## Bloco de texto
Portanto, a mudança no espaço urbano de ambas as comunidades, frente às diversas intervenções do poder público em atendimento e serviços, inclusive, encontra uma disputa por diferentes interesses, visto a atuação de diversos agentes em associação com lideranças locais em ambas as comunidades. Muitos programas e projetos em implementação nas últimas décadas, por exemplo, tiveram proeminência na diversidade histórica e política da Babilônia, visto seu reconhecido alinhamento com o governo e partidos e participação particular de atores chave, em contraposição ao Chapéu-Mangueira, historicamente reconhecido como oposição.

Mito de origem e formação social da favela

 

De princípio, Chapéu-Mangueira e Babilônia não possuem a mesma história e nem as mesmas características atuais na versão de seus moradores, apesar de pertencerem ao mesmo espaço geofísico. O que há de semelhança entre os diferentes discursos é exatamente a afirmação constante de que, pelo fato de cada uma das comunidades terem tido histórias distintas, suas condições atuais também são particulares, o que se traduz na relação direta e determinante entre passado e presente. Essa dualidade marca não somente o discurso sobre o passado, mas também, as explicações sobre as relações estabelecidas atualmente com o poder público, o mercado e o entorno.

A favela da Babilônia é considerada a mais antiga, ainda possuindo traços rurais, e é marcada por uma população oriunda especialmente do Norte e Nordeste do país, que tem uma condição socioeconômica mais pobre e que está associada a uma memória de afinidade política com o Exército e o período da Ditadura Militar brasileira. Já Chapéu-Mangueira é representada coletivamente como o extremo oposto: representa uma favela moderna, de ocupação mais recente por trabalhadores urbanos, de resistência política frente à ditadura e às constantes ameaças de remoções, construção de associação de moradores ligados a partidos políticos comunistas e construção de bens públicos sobreviventes até os dias atuais.

[Dados para compreensão de gráficos]
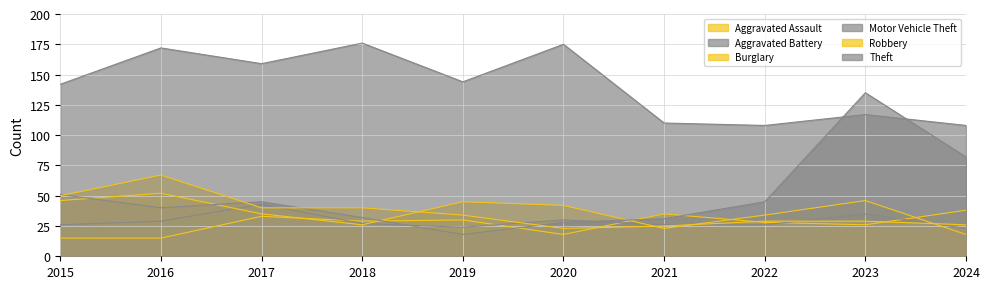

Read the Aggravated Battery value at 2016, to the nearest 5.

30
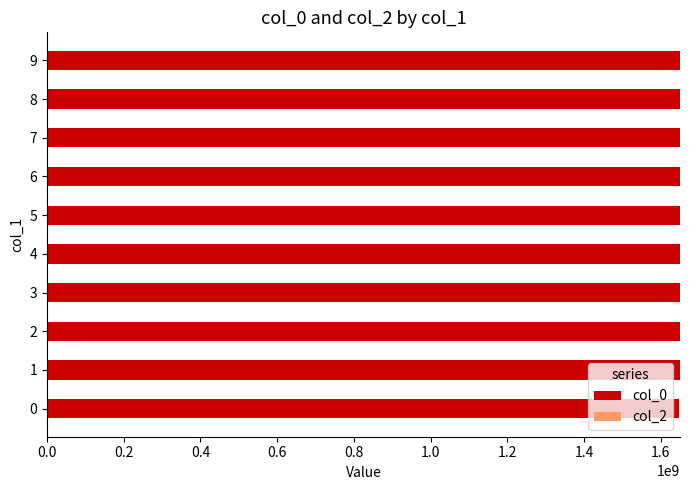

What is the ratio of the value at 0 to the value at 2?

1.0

## Sua tarefa
Pode reproduzir, sem nenhuma alteração, o trecho do bloco de texto que vai de "De princípio, Chapéu-Mangueira" até "e o entorno."?

## Solução do exercício
De princípio, Chapéu-Mangueira e Babilônia não possuem a mesma história e nem as mesmas características atuais na versão de seus moradores, apesar de pertencerem ao mesmo espaço geofísico. O que há de semelhança entre os diferentes discursos é exatamente a afirmação constante de que, pelo fato de cada uma das comunidades terem tido histórias distintas, suas condições atuais também são particulares, o que se traduz na relação direta e determinante entre passado e presente. Essa dualidade marca não somente o discurso sobre o passado, mas também, as explicações sobre as relações estabelecidas atualmente com o poder público, o mercado e o entorno.